We've written about the Sheepdogs plenty of times during their lead up towards last year's excellent, Future Nostalgia
. We even premiered the lyric video for "Downtown" last July (spoiler alert: it's still awesome)
. Today, the Saskatchewan natives dropped their music video for "I'm Gonna Be Myself," and perhaps more than any other retro rock band working today, they get what it is folks loved about the 60s and 70s.
Nostalgia is in right now period. The indie pop space is defined by bands who want to make the best Tears for Fears/INXS/Talk Talk track that never actually existed. 80s pop has been the driving creative force of indie pop for five years now...for better and for worse. On the good end of the equation, we have bands like CHVRCHES and Passion Pit and (at least on their recent singles) the 1975 and Carly Rae Jepsen working in genres that have been left alone for a while to craft something new and meaningful, and they use that established familiarity to make a comforting invitation.
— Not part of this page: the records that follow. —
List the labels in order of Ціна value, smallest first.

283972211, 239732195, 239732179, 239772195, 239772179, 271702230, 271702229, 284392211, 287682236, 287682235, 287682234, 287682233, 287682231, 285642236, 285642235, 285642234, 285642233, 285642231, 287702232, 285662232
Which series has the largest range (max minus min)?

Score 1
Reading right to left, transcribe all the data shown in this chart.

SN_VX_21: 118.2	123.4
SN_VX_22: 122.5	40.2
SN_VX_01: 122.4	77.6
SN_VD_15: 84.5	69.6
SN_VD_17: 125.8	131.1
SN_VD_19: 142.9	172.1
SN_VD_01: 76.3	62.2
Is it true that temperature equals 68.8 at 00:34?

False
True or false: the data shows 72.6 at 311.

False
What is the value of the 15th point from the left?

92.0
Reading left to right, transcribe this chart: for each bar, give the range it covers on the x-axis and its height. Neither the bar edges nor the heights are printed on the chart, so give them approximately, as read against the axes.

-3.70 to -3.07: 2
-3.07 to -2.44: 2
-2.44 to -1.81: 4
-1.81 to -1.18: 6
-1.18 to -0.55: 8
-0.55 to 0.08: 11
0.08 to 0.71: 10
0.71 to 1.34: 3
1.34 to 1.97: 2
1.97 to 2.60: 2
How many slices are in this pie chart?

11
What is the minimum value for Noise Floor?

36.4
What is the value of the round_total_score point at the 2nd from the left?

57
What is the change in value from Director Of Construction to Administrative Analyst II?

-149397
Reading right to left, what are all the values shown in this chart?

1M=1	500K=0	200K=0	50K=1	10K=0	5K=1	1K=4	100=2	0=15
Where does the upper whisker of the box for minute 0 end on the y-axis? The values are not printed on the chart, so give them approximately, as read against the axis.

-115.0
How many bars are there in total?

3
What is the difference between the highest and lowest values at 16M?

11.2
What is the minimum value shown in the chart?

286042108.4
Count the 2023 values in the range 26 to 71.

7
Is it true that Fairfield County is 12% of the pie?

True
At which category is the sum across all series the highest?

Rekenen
The bad end of the equation are the host of copycat bands which are content to simply ape. They don't give anything interesting back.
And that's the pop space. Rock as a genre is almost totally dead at the commercial level. Think about the bands that we traditionally think of as the big commercial rock bands of the last 16 years. I can only really name three: the Killers, Maroon 5, and Coldplay. The last of those two bands haven't been rock bands since their first record (although maybe you could make an argument for Coldplay having two rock records). They're pop bands, and god bless the Killers, but they haven't released an essential album since Sam's Town
in 2006. There are plenty of great rock bands, but they're almost all in the alternative/indie spaces.
But what about those bands. Jack White embraces blues and garage, but I wouldn't call him a retro act. Same with the Arctic Monkekys. They've got some classic Stones-esque sleaze rock, but they aren't especially retro either. And this list can go on for a while. Tame Impala obviously love John Lennon and Pink Floyd but there's nothing nostalgic about Lonerism
. The Hold Steady are the world's biggest The Who/Bruce Springsteen/The Replacement fans, but they aren't retro rockers. The Sheepdogs undoubtedly are, and that's more than just alright. It's pretty damn great.
The Sheepdogs are a contemporary distillation of everything folks love about 1960s/70s hippie rock but in a forward thinking, contemporary context. It's hard to hear something like "Downtown" or "I"m Gonna Be Myself" and not immediately think of the Grateful Dead or The Band or other long-hairs from the era whose music was designed with getting high and dancing in a field in mind. And that's great. People have loved that sort of music for 50 years now and I'm pretty sure we'll love it for 50 more.
One of my least favorite trends of contemporary music journalism is that we're always asking about which bands are pushing the envelope the furthest. And that's an important question. Innovation is necessary for growth. But bands that do something great in an established form deserve credit to. Spoon have barely altered their sound since their debut as a band 20+ years ago, but I'm not sure if Britt Daniel is capable of writing a bad song. It's the same with the National. There's a band that has perfected the notion of "variations on a theme." And with the Sheepdogs, they've found their metier -- rollicking, Southern fried and pot-tinged rock & roll (even if they're from the Great White North). So if you grew up with as much of a classic rock obsession as I did, why haven't you been bumping Future Nostalgia
on repeat since last year? You're behind the times.